── ARTIKEL ──

Dengan konsep pembulatan ke bawah maka pada dapil yang memberlakukan 8 caleg nilai 30 persen dari jumlah tersebut adalah 2,4. Dengan begitu hanya akan ada dua calon legislatif perempuan yang diajukan. 

Menurut Lestari keberadaan pasal 8 menunjukkan rendahnya komitmen keterwakilan perempuan di parlemen oleh penyelenggara pemilu dan pemangku kebijakan. Karenanya, Lestari khawatir upaya sejumlah pihak untuk meningkatkan keterwakilan perempuan di parlemen akan kendur. 

 "Apalagi, upaya pengkaderan dan mencari calon anggota legislatif perempuan hingga saat ini menghadapi berbagai kendala dan terbilang sulit," kata dia.

Keberpihakan pada Perempuan

Potensi berkurangnya kuota perempuan di parlemen mendapat sorotan tajam dari masyarakat. Pada Senin (8/5) koalisi masyarakat yang tergabung dalam  Masyarakat Peduli Keterwakilan Perempuan mendatangi Badan Pengawas Pemilu. Mereka mendesak Bawaslu akan mendorong KPU merevisi peraturan yang dinilai sesat itu. 

Salah seorang perwakilan Masyarakat Peduli Keterwakilan Perempuan Ida Budiarti mengatakan PKPU Nomor 10 tahun 2023 yang telah ditetapkan tidak sesuai dengan peraturan perundang-undangan yang lebih tinggi.

"Ini berdampak pada hak politik perempuan. Karena kami melihat regulasi ini berdampak hilangnya hak politik perempuan," kata Ida. 

Menurut Ida, Koalisi sengaja datang ke Bawaslu karena menilai lembaga itu memiliki kewenangan untuk melakukan pengawasan. Bawaslu juga dinilai memiliki kewenangan dalam melakukan penindakan untuk mengingatkan KPU terkait peraturan yang dinilai  telah menghilangkan hak politik perempuan.

───
── DATA TERSIMPAN ──

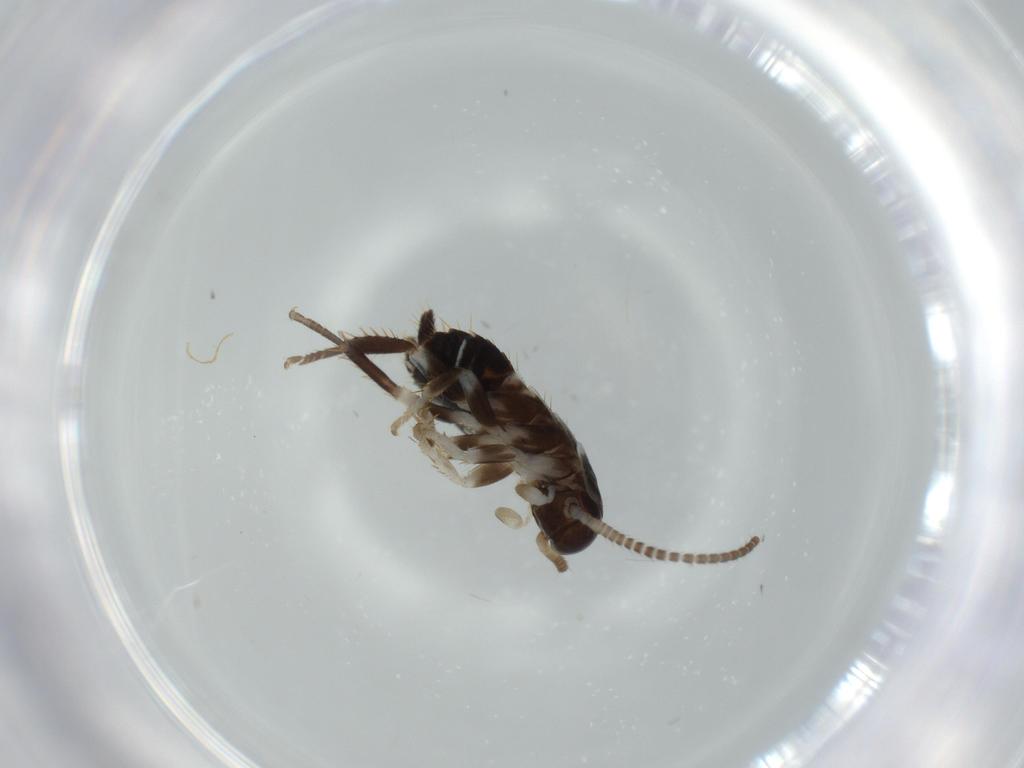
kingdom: Animalia
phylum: Arthropoda
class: Insecta
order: Blattodea
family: Ectobiidae
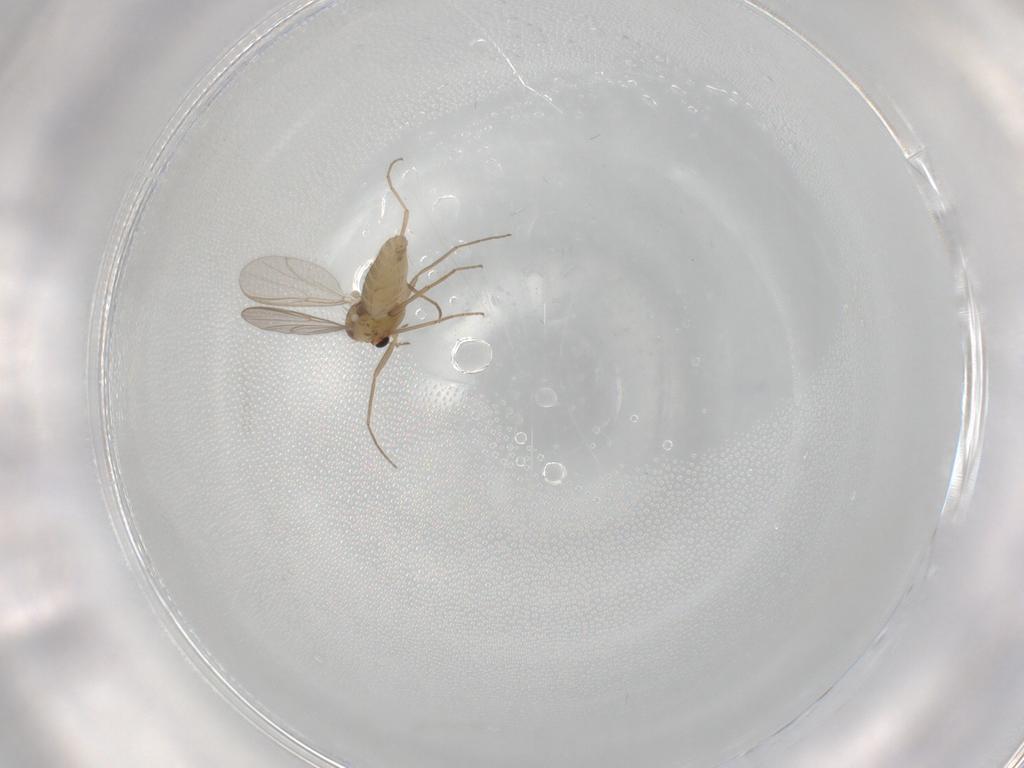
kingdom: Animalia
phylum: Arthropoda
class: Insecta
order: Diptera
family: Chironomidae
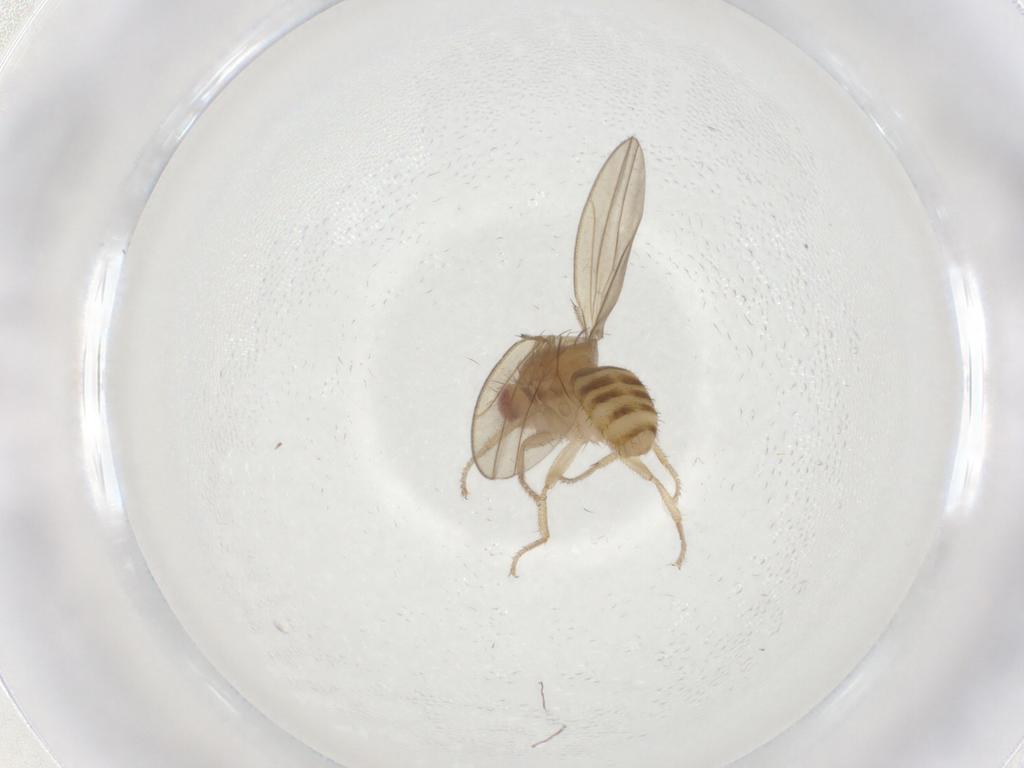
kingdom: Animalia
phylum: Arthropoda
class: Insecta
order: Diptera
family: Drosophilidae
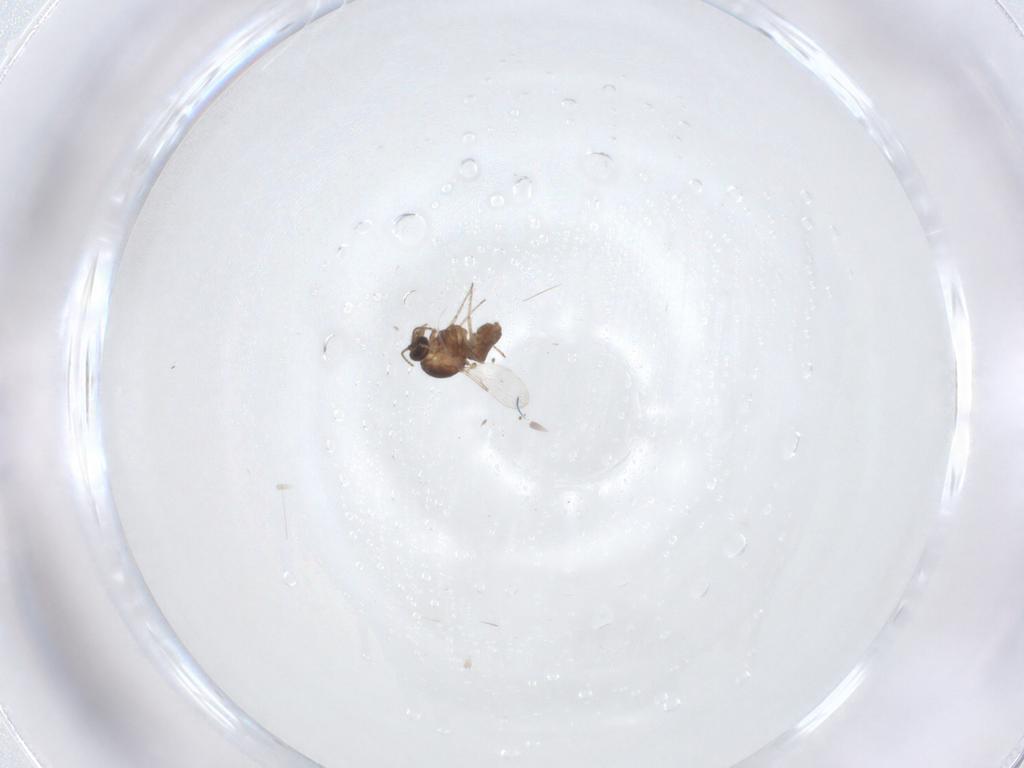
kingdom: Animalia
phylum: Arthropoda
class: Insecta
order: Diptera
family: Ceratopogonidae
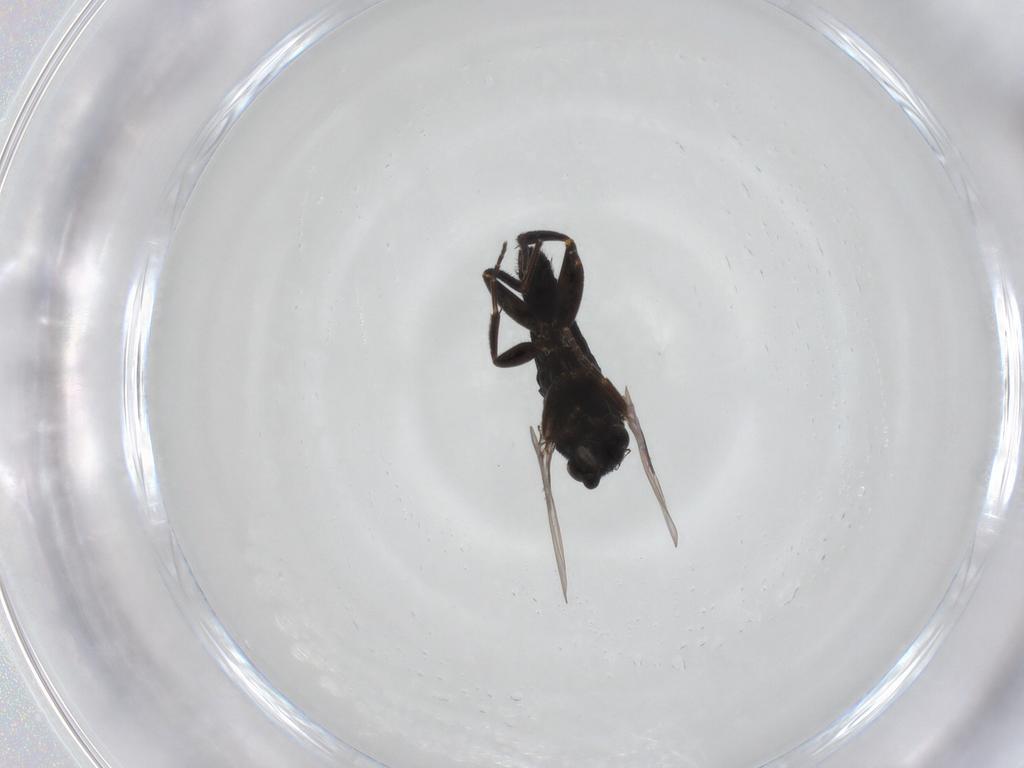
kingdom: Animalia
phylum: Arthropoda
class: Insecta
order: Diptera
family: Phoridae
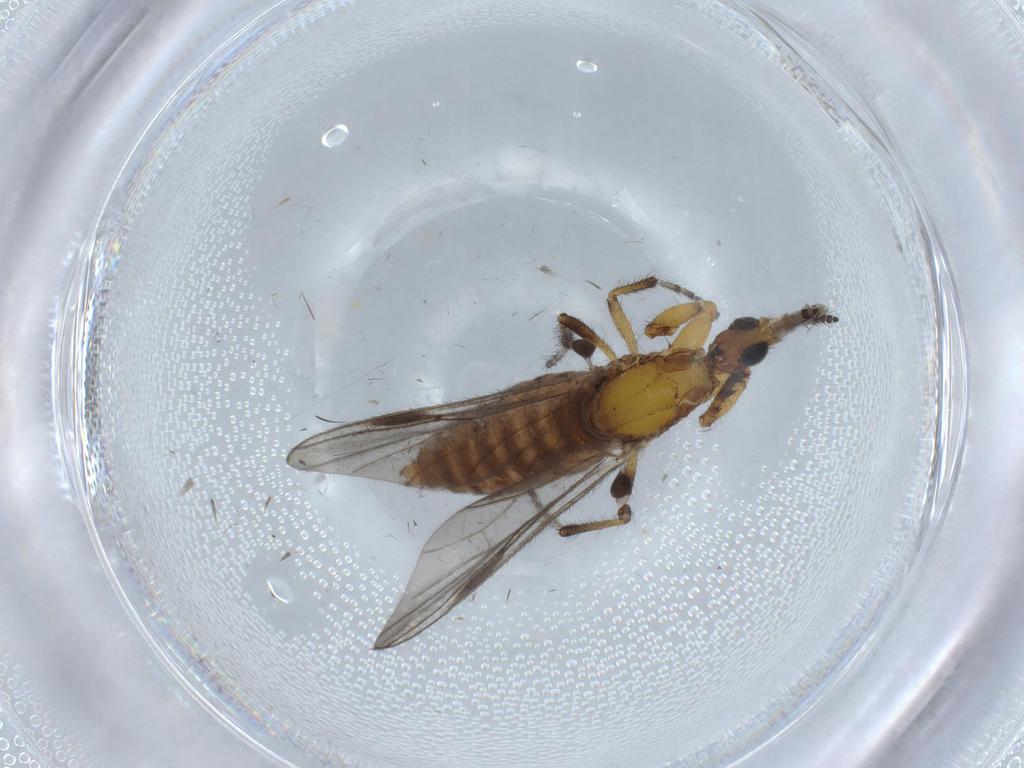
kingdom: Animalia
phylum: Arthropoda
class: Insecta
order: Diptera
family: Bibionidae
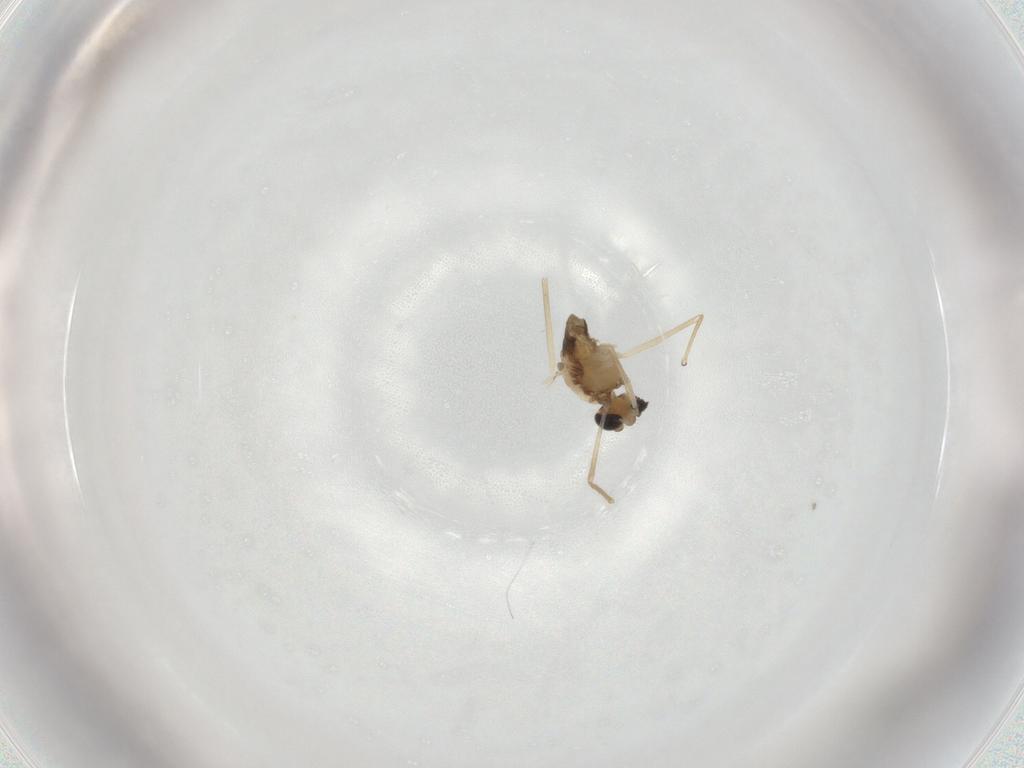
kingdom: Animalia
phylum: Arthropoda
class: Insecta
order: Diptera
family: Chironomidae
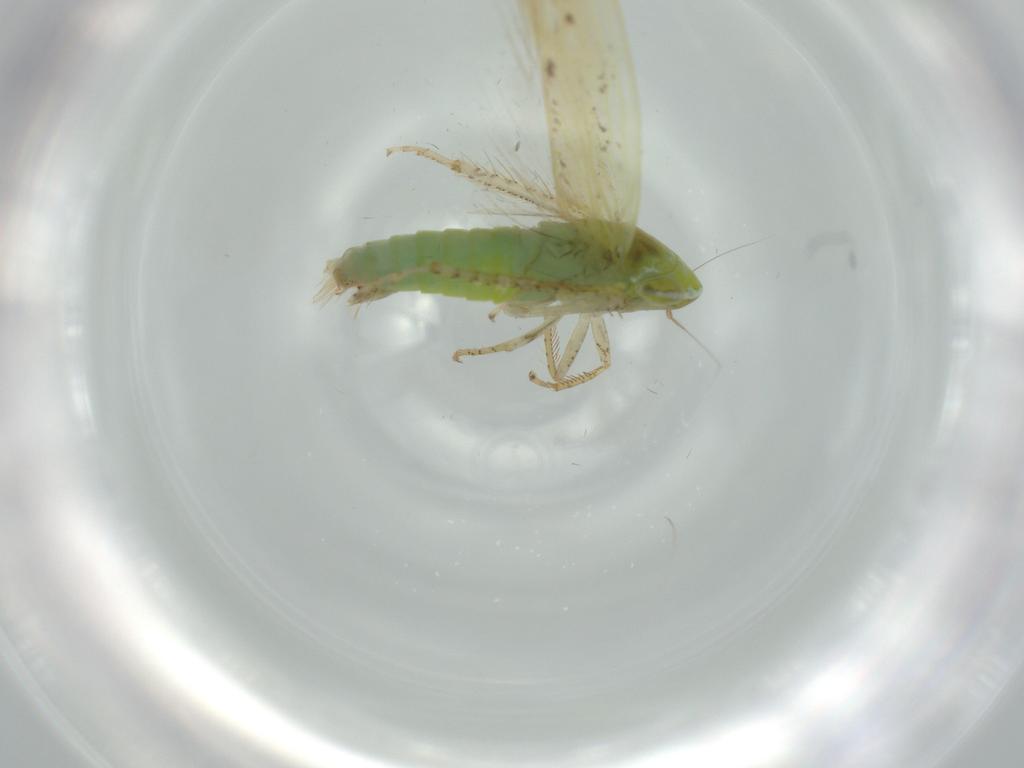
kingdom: Animalia
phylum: Arthropoda
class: Insecta
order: Hemiptera
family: Cicadellidae
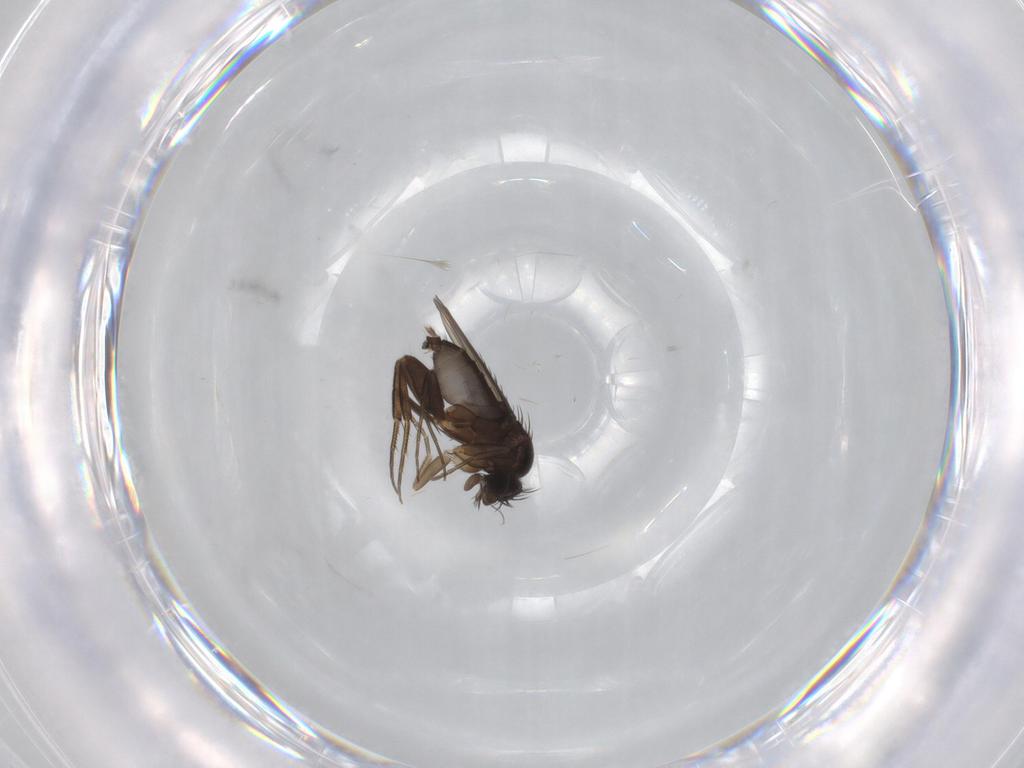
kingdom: Animalia
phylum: Arthropoda
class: Insecta
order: Diptera
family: Phoridae
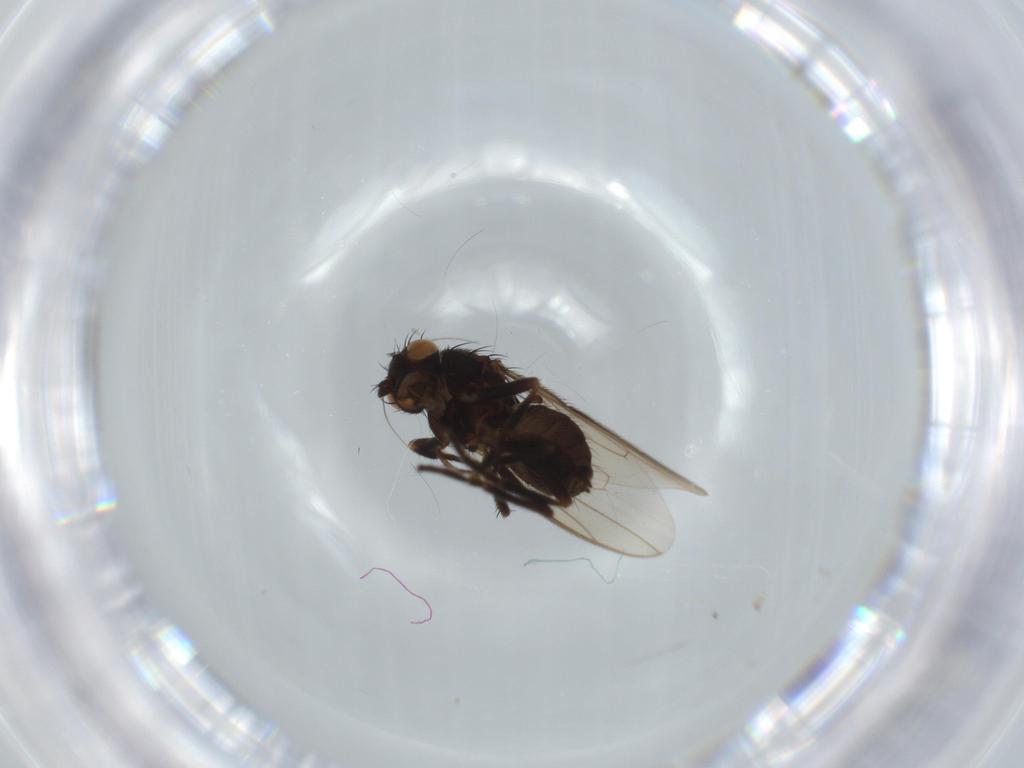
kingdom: Animalia
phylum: Arthropoda
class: Insecta
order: Diptera
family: Sphaeroceridae
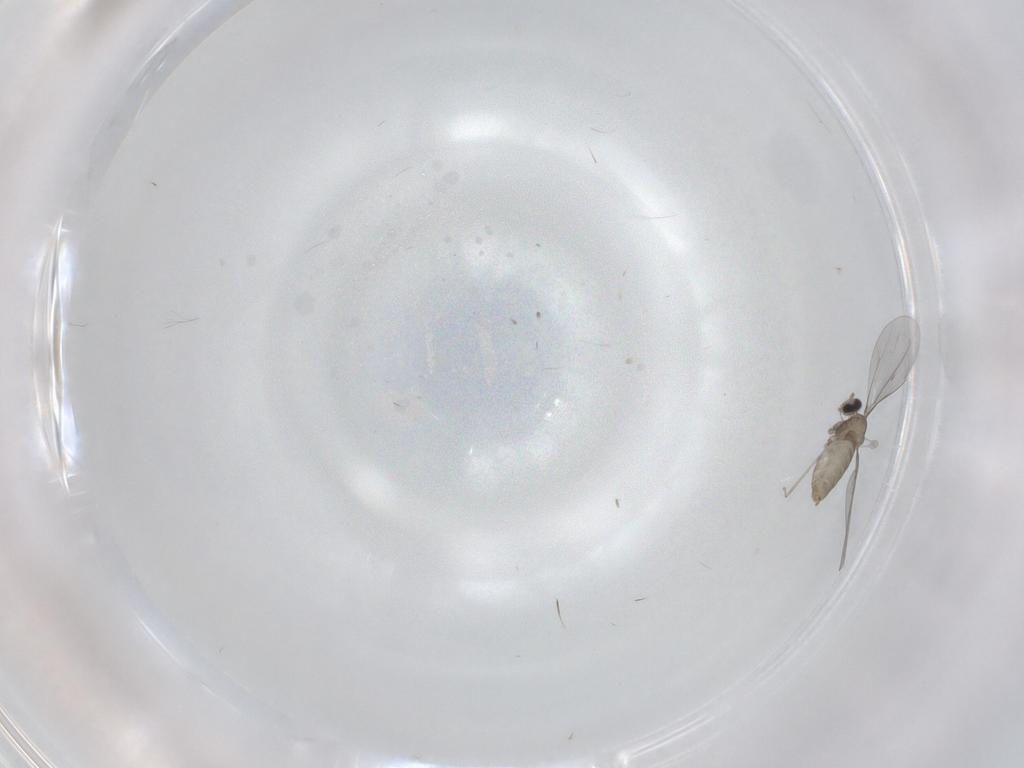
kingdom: Animalia
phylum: Arthropoda
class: Insecta
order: Diptera
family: Cecidomyiidae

───

• YANG DIMINTA:
Lanjutkan artikel tentang keterwakilan perempuan di parlemen, mulai dari setelah kalimat terakhirnya.

• JAWABAN LATIHAN:
Sementara itu, Direktur Eksekutif Perkumpulan untuk Pemilu dan Demokrasi (Perludem) Khoirunnisa Nur Agustyati mengatakan PKPU Nomor 10 Tahun 2023 bisa mengurangi keterwakilan perempuan di parlemen berdampak pada 38 daerah pemilihan (dapil). Menurut dia, secara matematis, dapil yang terdampak adalah dapil dengan jumlah kursi 4, 7, 8, dan 11.  

Dengan kalkulasi pembulatan ke bawah, ia menyebut akan ada 38 daerah pemilihan yang terdampak. Jumlah ini setara dengan 45 persen dari total 84 dapil DPR RI yang tersebar di seluruh wilayah dan memiliki alokasi 580 kursi di Senayan.

"Ini tentu sangat mengecewakan karena ini perjuangan yang sudah cukup panjang dilakukan," tutur Ninis. 

Adapun bunyi Pasal 8 ayat (2) PKPU No. 10 Tahun 2023 adalah sebagai berikut:

 "Dalam hal penghitungan 30 persen (tiga puluh persen) jumlah bakal calon perempuan di setiap dapil menghasilkan angka pecahan, maka apabila dua tempat desimal di belakang koma bernilai:

(a) kurang dari 50 (lima puluh), maka hasil penghitungan dilakukan pembulatan ke bawah; atau

(b) 50 (lima puluh) atau lebih, hasil penghitungan dilakukan pembulatan ke atas.

Rumusan Matematik 

Menanggapi sorotan publik atas PKPU yang dinilai memangkas hak perempuan, Koordinator Divisi Teknis Penyelenggara Pemilu Komisi Pemilihan Umum (KPU) RI Idham Holik mengatakan lahirnya aturan sudah melewati sederetan pertimbangan. Ia menyebut, dalam proses legal drafting, PKPU mengenai tahapan penyelenggaraan pemilu semua telah dikonsultasikan di DPR.

Menurut Idham kesimpulan untuk melakukan pembulatan dua angka desimal di belakang koma mengikuti aturan matematika dasar.

"Di sekolah maupun perkuliahan, ketika dilakukan pembulatan secara matematika murni, maka 0 sampai dengan 4 itu dibulatkan ke bawah, dan 0,5 ataupun lebih it dibulatkan ke atas," kata Idham di Kantor KPU, Senin (8/5).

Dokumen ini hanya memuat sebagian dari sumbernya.